→ **EXERCISE SET**
[1] Translate this sentence from the ecommerce brief into Spanish: "Unilever has partnered with B-Stock — an auction platform for unsold inventory — for a B2B marketplace of new, excess merchandise."
[2] List every brand that the ecommerce brief names as offered through Unilever Liquidation Auctions.
[3] Answer these questions from the ecommerce brief:
(a) Which company discontinued its ground shipping partnership with Amazon last summer?
(b) What average U.S. cart value did Shopify report?
(c) What share of Shopify merchants' sales came from a mobile device?

→ **SOURCE**
“Ecommerce Briefs” is my occasional series on news and developments that impact online merchants. In this installment, I’ll report on Unilever’s new B2B liquidation site, Amazon’s holiday shipping delays, Shopify’s holiday shopping statistics, and the troubles of Jumia, the African ecommerce marketplace.
Unilever’s Liquidation Marketplace
Unilever has partnered with B-Stock — an auction platform for unsold inventory — for a B2B marketplace of new, excess merchandise. Unilever Liquidation Auctions offers brands such as AXE, Dove, Suave, Nexxus, Vaseline, and Q-Tips in bulk quantities to qualified U.S. business buyers.
More brands will be added in the beauty, personal care, and food and refreshment categories. The marketplace offers inventory in both truckload and less than truckload quantities.
B-Stock offers services for both enterprise and small business companies. Most buyers on the B-Stock auction platform are retailers. However, large retailers are also sellers. Examples include Best Buy, Lowe’s, Office Depot, and Walmart. Unilever will bring GE Appliances and Whirlpool in the auction space as sellers. Amazon liquidates products through the B-Stock platform, too.
Amazon Doesn’t Deliver
This is the first holiday season that Amazon isn’t relying on FedEx for ground shipments as FedEx discontinued the partnership last summer. Additionally, this is the first year that Amazon promises free one-day or two-day delivery to most Prime customers. This, in combination with adverse weather across much of the country over the Thanksgiving holiday, contributed to many delays.
Divulging a little-known fact, Amazon told customers that Prime’s one-day and two-day shipping timeline starts when an item leaves a warehouse, not when an item is ordered. Amazon sellers were also affected, resulting in a lively discussion on Amazon Seller Central. Here is a typical comment:
Just noticed that they removed delivery date windows for all my FBA listings. I too bought something FBA on Tue and the delivery promise was next Monday. I bet they are not committing to 1 or 2 day promises now for the holidays.
Amazon’s standard reply to customer complaints was, “We’re sorry for the wait! As a result of high order volume, delivery estimates for some orders may be longer than normal.”
Ironically, Amazon cut back on its use of FedEx, UPS, and USPS several years ago because those companies could not deliver packages on time.
Shopify’s Black Friday through Cyber Monday
Shopify reported that merchants using its ecommerce platform had excellent results for the November holidays.
- The number of purchases totaled 25.5 million compared to 16 million in 2018.
- Global sales totaled $2.9 billion, up from last year’s $1.8 billion, representing merchants in roughly 175 countries.
- The average U.S. cart value was $85.88.
- Sixty-nine percent of sales came from a mobile device.

→ **DATA LISTING**
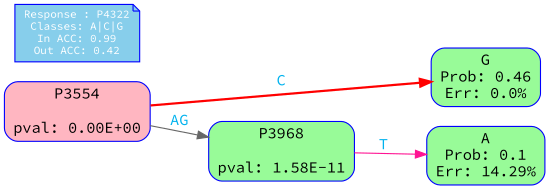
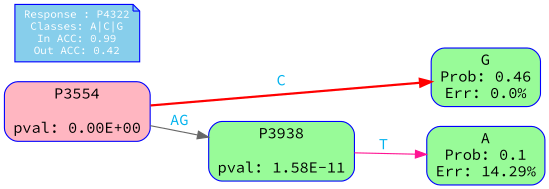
  digraph {
    fontname="Source Code Pro"
    rankdir=LR
    ranksep=equally
    splines=polylines
    node [color=blue fillcolor=palegreen fontname="Source Code Pro" shape=box style="filled, rounded"]
    edge [fontcolor=deepskyblue2 fontname="Source Code Pro" style=solid]
    n1 [label="A\nProb: 0.1\nErr: 14.29%"]
    n2 [label="G\nProb: 0.46\nErr: 0.0%"]
    n3 [align=left fillcolor=skyblue fontcolor=white fontsize=10 label="Response : P4322\nClasses: A|C|G\nIn ACC: 0.99\nOut ACC: 0.42\n" shape=note style=filled]
    n4 [fillcolor=lightpink label="P3554\n\npval: 0.00E+00"]
-   n5 [label="P3968\n\npval: 1.58E-11"]
+   n5 [label="P3938\n\npval: 1.58E-11"]
    subgraph sub_1 {
      rank=same
      n1
      n2
    }
    subgraph sub_2 {
      rank=same
      n3
      n4
    }
    n4 -> n2 [color=red label=C style=bold]
    n4 -> n5 [color=gray40 label=AG]
    n5 -> n1 [color=deeppink label=T]
  }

→ **EXERCISE SOLUTIONS**
[1] Unilever se ha asociado con B-Stock —una plataforma de subastas para inventario no vendido— para un mercado B2B de mercancía nueva y excedente.

[2] AXE, Dove, Suave, Nexxus, Vaseline, Q-Tips

[3]
(a) FedEx
(b) $85.88
(c) Sixty-nine percent